Faculty Sponsor: Dr. David Offner
Title: How To Hang With the High Rollers
Abstract: My research focused on using the Monte Carlo Simulation to analyze games. I recreated a betting system made by Steven Skiena for the game Jai Alai using Java programming. I recreated a betting system made by Steven Skiena for the game Jai Alai using Java programming. This was done by using the Monte Carlo Simulation and the results closely resembled that of Steven Skiena in which the first two players of Jai Alai matches have the highest probability of winning. Once the creation of this betting system was understood, I made my own system for the game Knockout. The results confirmed that the last player in any Knockout game would have the highest probability of winning.

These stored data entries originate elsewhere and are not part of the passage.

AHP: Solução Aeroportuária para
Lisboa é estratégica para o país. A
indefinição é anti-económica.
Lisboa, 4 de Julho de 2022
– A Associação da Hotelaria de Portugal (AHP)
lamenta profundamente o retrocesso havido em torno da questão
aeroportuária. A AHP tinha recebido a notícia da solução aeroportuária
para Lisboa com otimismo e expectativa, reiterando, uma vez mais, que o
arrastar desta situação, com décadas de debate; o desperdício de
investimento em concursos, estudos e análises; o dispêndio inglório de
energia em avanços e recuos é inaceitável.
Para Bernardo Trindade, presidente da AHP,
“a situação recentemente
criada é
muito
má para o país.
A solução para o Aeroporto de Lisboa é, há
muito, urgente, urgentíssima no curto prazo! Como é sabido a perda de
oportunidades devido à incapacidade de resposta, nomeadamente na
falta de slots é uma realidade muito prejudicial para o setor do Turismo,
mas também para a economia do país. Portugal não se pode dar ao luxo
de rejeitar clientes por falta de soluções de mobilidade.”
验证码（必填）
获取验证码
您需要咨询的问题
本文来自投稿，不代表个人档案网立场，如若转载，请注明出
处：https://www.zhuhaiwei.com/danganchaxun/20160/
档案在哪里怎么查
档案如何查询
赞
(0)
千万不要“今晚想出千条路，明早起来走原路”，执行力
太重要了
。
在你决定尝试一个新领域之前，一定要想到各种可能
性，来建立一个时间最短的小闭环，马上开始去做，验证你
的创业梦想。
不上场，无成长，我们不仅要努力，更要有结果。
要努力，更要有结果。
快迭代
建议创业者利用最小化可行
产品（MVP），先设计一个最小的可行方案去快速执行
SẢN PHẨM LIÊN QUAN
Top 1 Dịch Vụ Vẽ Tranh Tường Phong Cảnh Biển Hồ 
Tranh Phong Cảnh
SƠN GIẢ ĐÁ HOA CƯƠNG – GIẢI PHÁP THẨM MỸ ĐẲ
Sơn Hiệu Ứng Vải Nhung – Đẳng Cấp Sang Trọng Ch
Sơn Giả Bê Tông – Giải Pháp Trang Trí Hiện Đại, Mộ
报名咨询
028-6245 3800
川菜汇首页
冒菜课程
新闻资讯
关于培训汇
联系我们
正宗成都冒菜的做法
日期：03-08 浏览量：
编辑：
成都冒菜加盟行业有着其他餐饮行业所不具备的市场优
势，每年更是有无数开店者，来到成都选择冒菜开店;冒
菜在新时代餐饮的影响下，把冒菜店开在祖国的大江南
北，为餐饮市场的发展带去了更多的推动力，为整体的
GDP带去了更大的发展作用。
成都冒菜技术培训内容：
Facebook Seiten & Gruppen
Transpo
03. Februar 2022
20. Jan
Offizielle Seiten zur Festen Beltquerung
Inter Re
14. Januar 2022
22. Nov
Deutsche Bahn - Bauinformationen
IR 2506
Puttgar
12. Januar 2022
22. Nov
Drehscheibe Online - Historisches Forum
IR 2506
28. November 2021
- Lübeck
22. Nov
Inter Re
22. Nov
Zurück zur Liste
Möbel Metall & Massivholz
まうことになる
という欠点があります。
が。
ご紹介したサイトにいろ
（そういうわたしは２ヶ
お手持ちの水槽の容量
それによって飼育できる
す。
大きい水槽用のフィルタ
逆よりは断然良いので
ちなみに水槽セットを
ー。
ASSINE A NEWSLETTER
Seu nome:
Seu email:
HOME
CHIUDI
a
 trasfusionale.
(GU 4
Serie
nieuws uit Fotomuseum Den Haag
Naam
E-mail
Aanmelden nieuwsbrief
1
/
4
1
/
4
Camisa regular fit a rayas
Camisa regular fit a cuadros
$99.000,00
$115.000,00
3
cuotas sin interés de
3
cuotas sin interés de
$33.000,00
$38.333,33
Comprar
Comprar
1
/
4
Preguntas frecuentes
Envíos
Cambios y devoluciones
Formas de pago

Faculty Sponsor: Mr. James Anthony
Title: Determining the Winning Player's Strategy in any Game of Juniper Green
Abstract: Primarily used in an educational setting, the game Juniper Green teaches children about multiplication and division. The idea of the game is simple but it does not have an obvious winning strategy. The purpose of this project was to find a method for determining the winning player's strategy in all possible games and to see if player one always has a winning strategy. A single method could not be found, but multiple methods for determining a players winning strategy were found. One method, The Three Medium Prime Strategy, can be used to find player one's winning strategy for an infinite number of games. The second method, The Two Medium Prime Strategy, can be used to find player one's winning strategy in a specific number of games. The last method, Using a Reduced Graph and Matching, allows us to find player one or player two's winning strategy when the first two strategies do not apply. Our results have shown that player one has a winning strategy for Juniper Green in all but a finite number of cases.